(Page-level text extractions)
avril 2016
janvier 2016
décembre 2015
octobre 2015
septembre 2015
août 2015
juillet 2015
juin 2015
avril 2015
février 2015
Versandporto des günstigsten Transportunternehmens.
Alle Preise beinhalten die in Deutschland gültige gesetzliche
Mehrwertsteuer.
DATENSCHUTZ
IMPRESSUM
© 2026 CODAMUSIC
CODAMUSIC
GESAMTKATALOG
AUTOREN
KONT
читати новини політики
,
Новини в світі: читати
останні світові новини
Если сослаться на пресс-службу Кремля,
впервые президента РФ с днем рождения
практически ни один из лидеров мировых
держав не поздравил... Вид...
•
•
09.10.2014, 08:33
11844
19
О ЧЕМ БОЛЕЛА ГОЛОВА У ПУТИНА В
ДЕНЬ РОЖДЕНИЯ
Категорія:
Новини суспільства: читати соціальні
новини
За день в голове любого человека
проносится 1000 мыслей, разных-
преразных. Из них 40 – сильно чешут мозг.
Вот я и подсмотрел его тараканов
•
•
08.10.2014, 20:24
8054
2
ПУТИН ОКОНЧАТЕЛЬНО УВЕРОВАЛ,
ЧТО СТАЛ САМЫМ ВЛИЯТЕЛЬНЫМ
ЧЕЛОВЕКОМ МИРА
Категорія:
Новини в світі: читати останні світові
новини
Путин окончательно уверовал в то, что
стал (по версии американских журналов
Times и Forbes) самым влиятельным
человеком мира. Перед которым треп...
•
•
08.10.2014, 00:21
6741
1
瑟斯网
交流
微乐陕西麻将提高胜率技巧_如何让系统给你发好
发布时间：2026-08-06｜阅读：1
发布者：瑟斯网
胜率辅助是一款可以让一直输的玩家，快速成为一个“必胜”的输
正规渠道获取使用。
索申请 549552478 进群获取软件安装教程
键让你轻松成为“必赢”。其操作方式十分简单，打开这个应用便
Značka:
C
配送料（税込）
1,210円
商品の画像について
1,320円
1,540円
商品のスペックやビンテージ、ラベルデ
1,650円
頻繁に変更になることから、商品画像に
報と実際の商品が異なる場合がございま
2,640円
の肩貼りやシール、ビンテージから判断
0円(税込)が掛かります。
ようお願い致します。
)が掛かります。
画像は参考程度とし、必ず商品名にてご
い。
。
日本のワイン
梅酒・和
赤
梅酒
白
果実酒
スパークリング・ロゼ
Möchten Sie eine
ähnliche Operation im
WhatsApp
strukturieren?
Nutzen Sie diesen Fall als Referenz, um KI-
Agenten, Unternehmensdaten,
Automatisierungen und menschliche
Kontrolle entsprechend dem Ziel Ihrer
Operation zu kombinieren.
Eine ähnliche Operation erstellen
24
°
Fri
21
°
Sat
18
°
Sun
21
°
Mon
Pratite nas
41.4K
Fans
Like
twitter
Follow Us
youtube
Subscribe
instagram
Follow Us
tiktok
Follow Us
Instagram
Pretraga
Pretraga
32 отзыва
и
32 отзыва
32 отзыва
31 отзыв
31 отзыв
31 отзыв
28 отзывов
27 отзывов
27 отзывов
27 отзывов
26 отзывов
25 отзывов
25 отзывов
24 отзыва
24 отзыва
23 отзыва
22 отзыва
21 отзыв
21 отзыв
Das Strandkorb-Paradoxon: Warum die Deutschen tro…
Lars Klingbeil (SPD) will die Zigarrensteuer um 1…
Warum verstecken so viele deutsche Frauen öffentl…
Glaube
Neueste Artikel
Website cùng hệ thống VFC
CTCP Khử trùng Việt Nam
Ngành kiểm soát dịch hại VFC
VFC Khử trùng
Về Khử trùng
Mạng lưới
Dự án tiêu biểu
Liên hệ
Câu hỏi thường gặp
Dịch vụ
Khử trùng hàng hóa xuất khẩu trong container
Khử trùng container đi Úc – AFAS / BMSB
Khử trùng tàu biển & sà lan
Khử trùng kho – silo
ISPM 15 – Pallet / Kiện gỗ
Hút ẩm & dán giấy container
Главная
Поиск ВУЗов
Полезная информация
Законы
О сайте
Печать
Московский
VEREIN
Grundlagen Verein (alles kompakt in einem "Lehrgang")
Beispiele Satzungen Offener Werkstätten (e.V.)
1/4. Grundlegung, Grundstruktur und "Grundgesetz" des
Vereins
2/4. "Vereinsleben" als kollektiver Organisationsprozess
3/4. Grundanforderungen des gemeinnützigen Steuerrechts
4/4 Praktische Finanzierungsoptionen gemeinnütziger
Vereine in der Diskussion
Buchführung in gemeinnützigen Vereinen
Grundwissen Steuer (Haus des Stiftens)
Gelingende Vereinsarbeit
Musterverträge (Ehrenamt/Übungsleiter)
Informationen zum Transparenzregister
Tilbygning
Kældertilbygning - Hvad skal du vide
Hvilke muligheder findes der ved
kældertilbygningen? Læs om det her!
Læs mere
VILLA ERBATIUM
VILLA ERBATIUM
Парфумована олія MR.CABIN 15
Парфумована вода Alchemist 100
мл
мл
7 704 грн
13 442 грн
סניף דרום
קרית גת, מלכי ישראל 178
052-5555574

#### WHAT IS BEING ASKED
Please recast every line of the material above as a Markdown table with the columns Row and Line, putting each nonblank line in its own numbered row.

#### ANSWER TO THIS TASK
| Row | Line |
|---|---|
| 1 | avril 2016 |
| 2 | janvier 2016 |
| 3 | décembre 2015 |
| 4 | octobre 2015 |
| 5 | septembre 2015 |
| 6 | août 2015 |
| 7 | juillet 2015 |
| 8 | juin 2015 |
| 9 | avril 2015 |
| 10 | février 2015 |
| 11 | Versandporto des günstigsten Transportunternehmens. |
| 12 | Alle Preise beinhalten die in Deutschland gültige gesetzliche |
| 13 | Mehrwertsteuer. |
| 14 | DATENSCHUTZ |
| 15 | IMPRESSUM |
| 16 | © 2026 CODAMUSIC |
| 17 | CODAMUSIC |
| 18 | GESAMTKATALOG |
| 19 | AUTOREN |
| 20 | KONT |
| 21 | читати новини політики |
| 22 | , |
| 23 | Новини в світі: читати |
| 24 | останні світові новини |
| 25 | Если сослаться на пресс-службу Кремля, |
| 26 | впервые президента РФ с днем рождения |
| 27 | практически ни один из лидеров мировых |
| 28 | держав не поздравил... Вид... |
| 29 | • |
| 30 | • |
| 31 | 09.10.2014, 08:33 |
| 32 | 11844 |
| 33 | 19 |
| 34 | О ЧЕМ БОЛЕЛА ГОЛОВА У ПУТИНА В |
| 35 | ДЕНЬ РОЖДЕНИЯ |
| 36 | Категорія: |
| 37 | Новини суспільства: читати соціальні |
| 38 | новини |
| 39 | За день в голове любого человека |
| 40 | проносится 1000 мыслей, разных- |
| 41 | преразных. Из них 40 – сильно чешут мозг. |
| 42 | Вот я и подсмотрел его тараканов |
| 43 | • |
| 44 | • |
| 45 | 08.10.2014, 20:24 |
| 46 | 8054 |
| 47 | 2 |
| 48 | ПУТИН ОКОНЧАТЕЛЬНО УВЕРОВАЛ, |
| 49 | ЧТО СТАЛ САМЫМ ВЛИЯТЕЛЬНЫМ |
| 50 | ЧЕЛОВЕКОМ МИРА |
| 51 | Категорія: |
| 52 | Новини в світі: читати останні світові |
| 53 | новини |
| 54 | Путин окончательно уверовал в то, что |
| 55 | стал (по версии американских журналов |
| 56 | Times и Forbes) самым влиятельным |
| 57 | человеком мира. Перед которым треп... |
| 58 | • |
| 59 | • |
| 60 | 08.10.2014, 00:21 |
| 61 | 6741 |
| 62 | 1 |
| 63 | 瑟斯网 |
| 64 | 交流 |
| 65 | 微乐陕西麻将提高胜率技巧_如何让系统给你发好 |
| 66 | 发布时间：2026-08-06｜阅读：1 |
| 67 | 发布者：瑟斯网 |
| 68 | 胜率辅助是一款可以让一直输的玩家，快速成为一个“必胜”的输 |
| 69 | 正规渠道获取使用。 |
| 70 | 索申请 549552478 进群获取软件安装教程 |
| 71 | 键让你轻松成为“必赢”。其操作方式十分简单，打开这个应用便 |
| 72 | Značka: |
| 73 | C |
| 74 | 配送料（税込） |
| 75 | 1,210円 |
| 76 | 商品の画像について |
| 77 | 1,320円 |
| 78 | 1,540円 |
| 79 | 商品のスペックやビンテージ、ラベルデ |
| 80 | 1,650円 |
| 81 | 頻繁に変更になることから、商品画像に |
| 82 | 報と実際の商品が異なる場合がございま |
| 83 | 2,640円 |
| 84 | の肩貼りやシール、ビンテージから判断 |
| 85 | 0円(税込)が掛かります。 |
| 86 | ようお願い致します。 |
| 87 | )が掛かります。 |
| 88 | 画像は参考程度とし、必ず商品名にてご |
| 89 | い。 |
| 90 | 。 |
| 91 | 日本のワイン |
| 92 | 梅酒・和 |
| 93 | 赤 |
| 94 | 梅酒 |
| 95 | 白 |
| 96 | 果実酒 |
| 97 | スパークリング・ロゼ |
| 98 | Möchten Sie eine |
| 99 | ähnliche Operation im |
| 100 | WhatsApp |
| 101 | strukturieren? |
| 102 | Nutzen Sie diesen Fall als Referenz, um KI- |
| 103 | Agenten, Unternehmensdaten, |
| 104 | Automatisierungen und menschliche |
| 105 | Kontrolle entsprechend dem Ziel Ihrer |
| 106 | Operation zu kombinieren. |
| 107 | Eine ähnliche Operation erstellen |
| 108 | 24 |
| 109 | ° |
| 110 | Fri |
| 111 | 21 |
| 112 | ° |
| 113 | Sat |
| 114 | 18 |
| 115 | ° |
| 116 | Sun |
| 117 | 21 |
| 118 | ° |
| 119 | Mon |
| 120 | Pratite nas |
| 121 | 41.4K |
| 122 | Fans |
| 123 | Like |
| 124 | twitter |
| 125 | Follow Us |
| 126 | youtube |
| 127 | Subscribe |
| 128 | instagram |
| 129 | Follow Us |
| 130 | tiktok |
| 131 | Follow Us |
| 132 | Instagram |
| 133 | Pretraga |
| 134 | Pretraga |
| 135 | 32 отзыва |
| 136 | и |
| 137 | 32 отзыва |
| 138 | 32 отзыва |
| 139 | 31 отзыв |
| 140 | 31 отзыв |
| 141 | 31 отзыв |
| 142 | 28 отзывов |
| 143 | 27 отзывов |
| 144 | 27 отзывов |
| 145 | 27 отзывов |
| 146 | 26 отзывов |
| 147 | 25 отзывов |
| 148 | 25 отзывов |
| 149 | 24 отзыва |
| 150 | 24 отзыва |
| 151 | 23 отзыва |
| 152 | 22 отзыва |
| 153 | 21 отзыв |
| 154 | 21 отзыв |
| 155 | Das Strandkorb-Paradoxon: Warum die Deutschen tro… |
| 156 | Lars Klingbeil (SPD) will die Zigarrensteuer um 1… |
| 157 | Warum verstecken so viele deutsche Frauen öffentl… |
| 158 | Glaube |
| 159 | Neueste Artikel |
| 160 | Website cùng hệ thống VFC |
| 161 | CTCP Khử trùng Việt Nam |
| 162 | Ngành kiểm soát dịch hại VFC |
| 163 | VFC Khử trùng |
| 164 | Về Khử trùng |
| 165 | Mạng lưới |
| 166 | Dự án tiêu biểu |
| 167 | Liên hệ |
| 168 | Câu hỏi thường gặp |
| 169 | Dịch vụ |
| 170 | Khử trùng hàng hóa xuất khẩu trong container |
| 171 | Khử trùng container đi Úc – AFAS / BMSB |
| 172 | Khử trùng tàu biển & sà lan |
| 173 | Khử trùng kho – silo |
| 174 | ISPM 15 – Pallet / Kiện gỗ |
| 175 | Hút ẩm & dán giấy container |
| 176 | Главная |
| 177 | Поиск ВУЗов |
| 178 | Полезная информация |
| 179 | Законы |
| 180 | О сайте |
| 181 | Печать |
| 182 | Московский |
| 183 | VEREIN |
| 184 | Grundlagen Verein (alles kompakt in einem "Lehrgang") |
| 185 | Beispiele Satzungen Offener Werkstätten (e.V.) |
| 186 | 1/4. Grundlegung, Grundstruktur und "Grundgesetz" des |
| 187 | Vereins |
| 188 | 2/4. "Vereinsleben" als kollektiver Organisationsprozess |
| 189 | 3/4. Grundanforderungen des gemeinnützigen Steuerrechts |
| 190 | 4/4 Praktische Finanzierungsoptionen gemeinnütziger |
| 191 | Vereine in der Diskussion |
| 192 | Buchführung in gemeinnützigen Vereinen |
| 193 | Grundwissen Steuer (Haus des Stiftens) |
| 194 | Gelingende Vereinsarbeit |
| 195 | Musterverträge (Ehrenamt/Übungsleiter) |
| 196 | Informationen zum Transparenzregister |
| 197 | Tilbygning |
| 198 | Kældertilbygning - Hvad skal du vide |
| 199 | Hvilke muligheder findes der ved |
| 200 | kældertilbygningen? Læs om det her! |
| 201 | Læs mere |
| 202 | VILLA ERBATIUM |
| 203 | VILLA ERBATIUM |
| 204 | Парфумована олія MR.CABIN 15 |
| 205 | Парфумована вода Alchemist 100 |
| 206 | мл |
| 207 | мл |
| 208 | 7 704 грн |
| 209 | 13 442 грн |
| 210 | סניף דרום |
| 211 | קרית גת, מלכי ישראל 178 |
| 212 | 052-5555574 |